→ **Exercise**:
Reproduce the listing below verbatim, starting at the line containing "The value of 665585489a87dfa29a5ba20923456c3569bf1af…" and ending at the line containing "What is the value", with both of those lines included. Leave the pictures out of your answer.

------ Entries shown ------

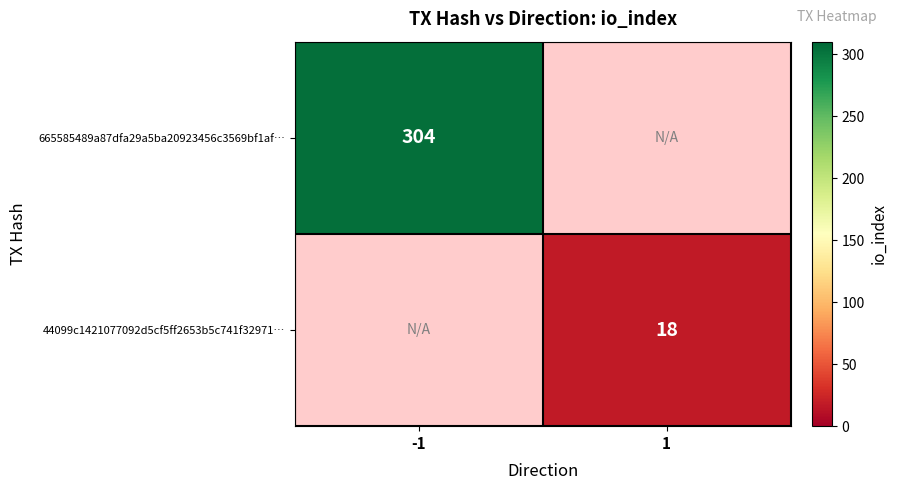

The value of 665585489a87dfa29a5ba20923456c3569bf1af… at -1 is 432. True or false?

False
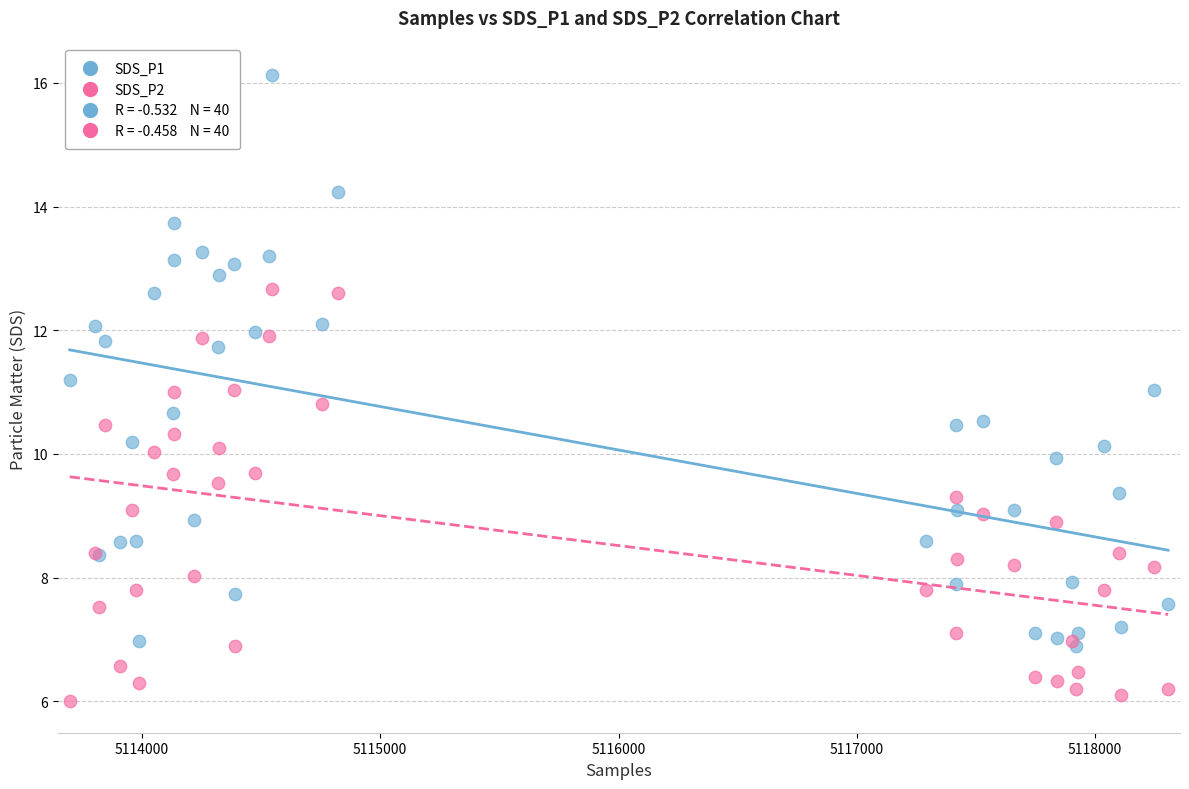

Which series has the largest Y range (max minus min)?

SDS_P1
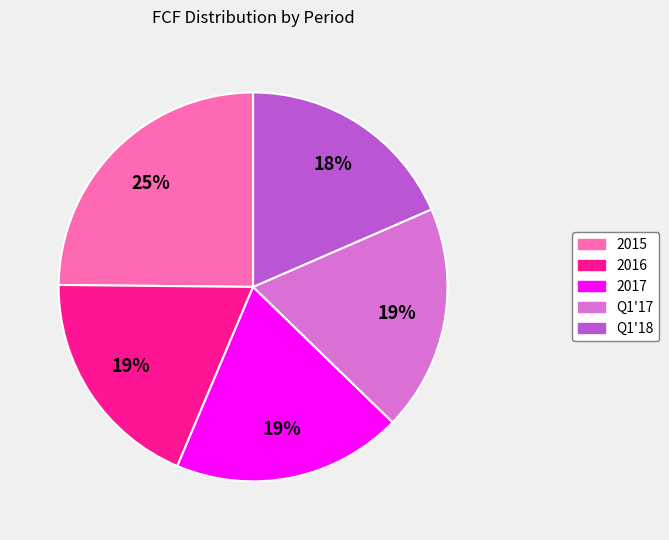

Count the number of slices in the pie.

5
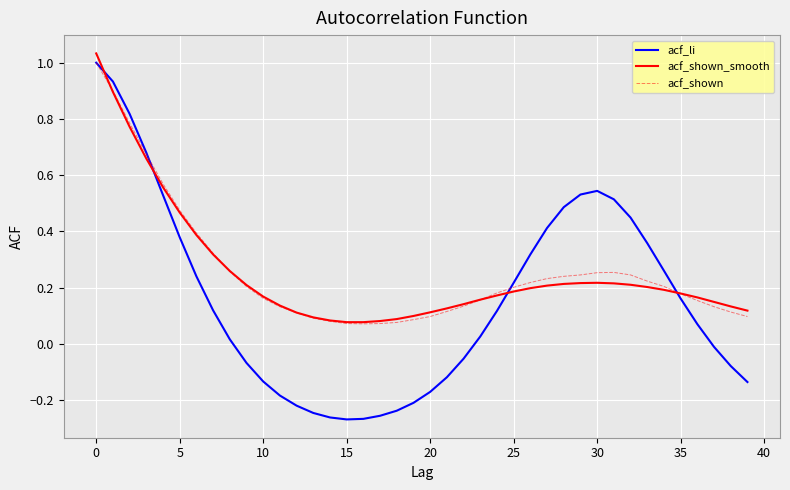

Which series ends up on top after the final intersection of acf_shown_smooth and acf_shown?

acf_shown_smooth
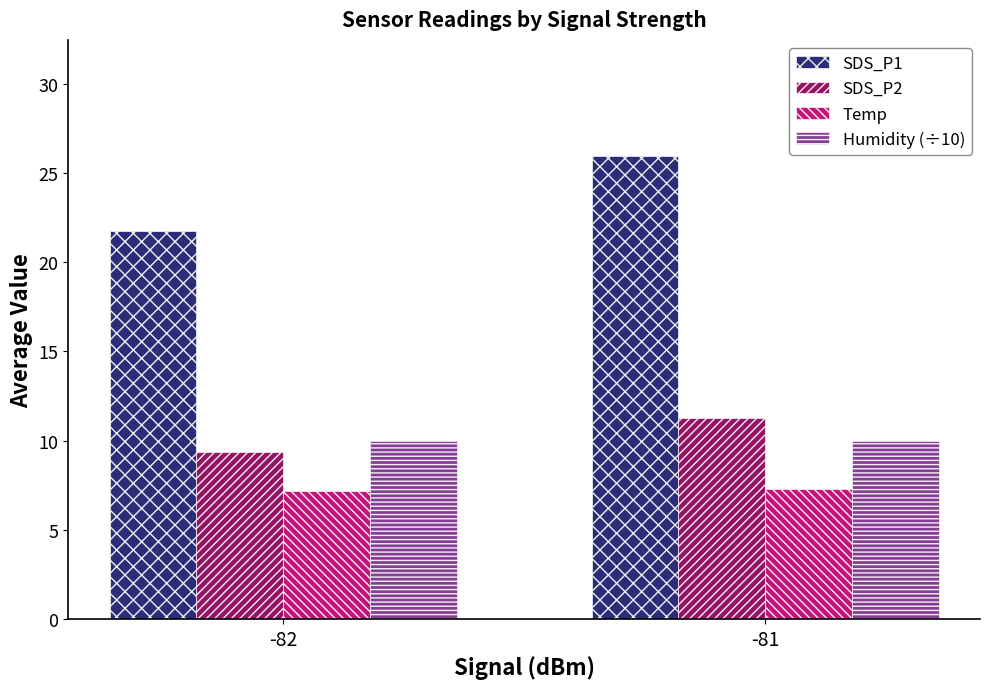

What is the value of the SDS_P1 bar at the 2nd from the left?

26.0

------
------ Entries shown ------

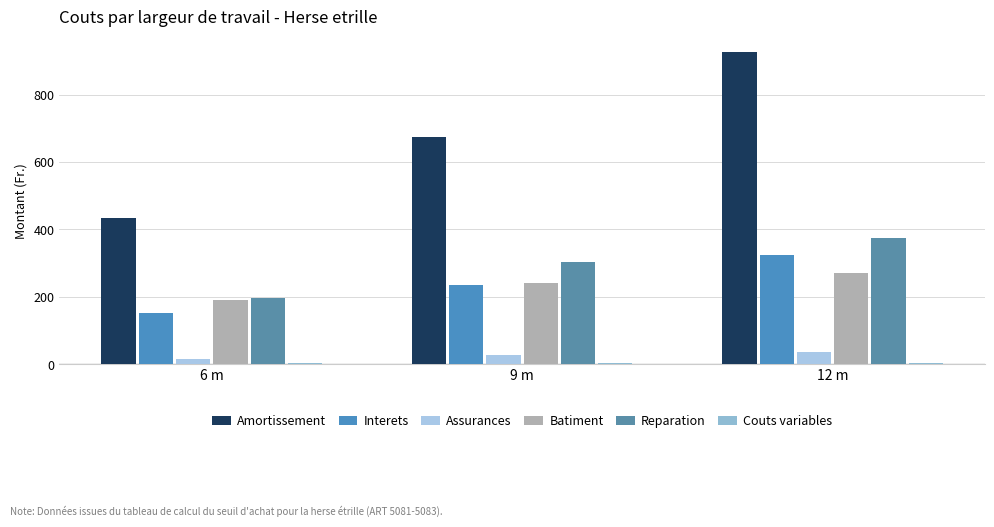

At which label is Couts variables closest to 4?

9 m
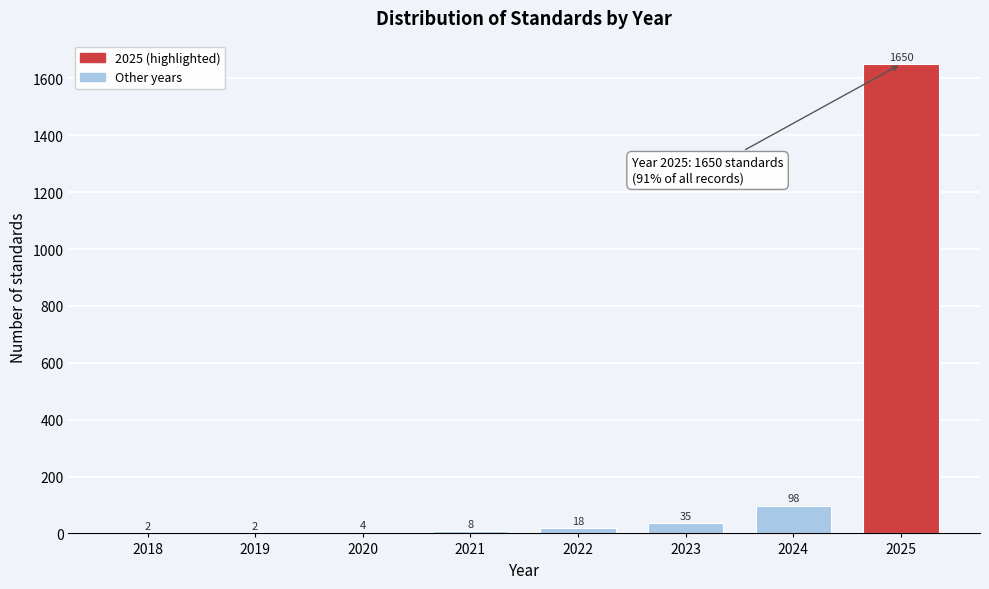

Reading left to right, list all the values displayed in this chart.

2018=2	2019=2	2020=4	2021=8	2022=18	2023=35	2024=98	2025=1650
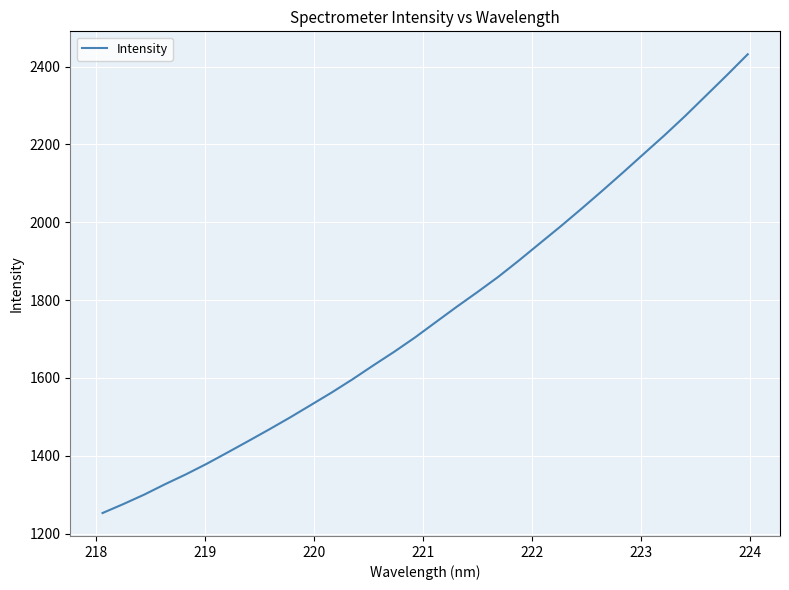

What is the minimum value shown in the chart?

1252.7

------

→ **Solved exercise**:
The value of 665585489a87dfa29a5ba20923456c3569bf1af… at -1 is 432. True or false?

False

Which series has the largest Y range (max minus min)?

SDS_P1

Count the number of slices in the pie.

5

Which series ends up on top after the final intersection of acf_shown_smooth and acf_shown?

acf_shown_smooth

What is the value of the SDS_P1 bar at the 2nd from the left?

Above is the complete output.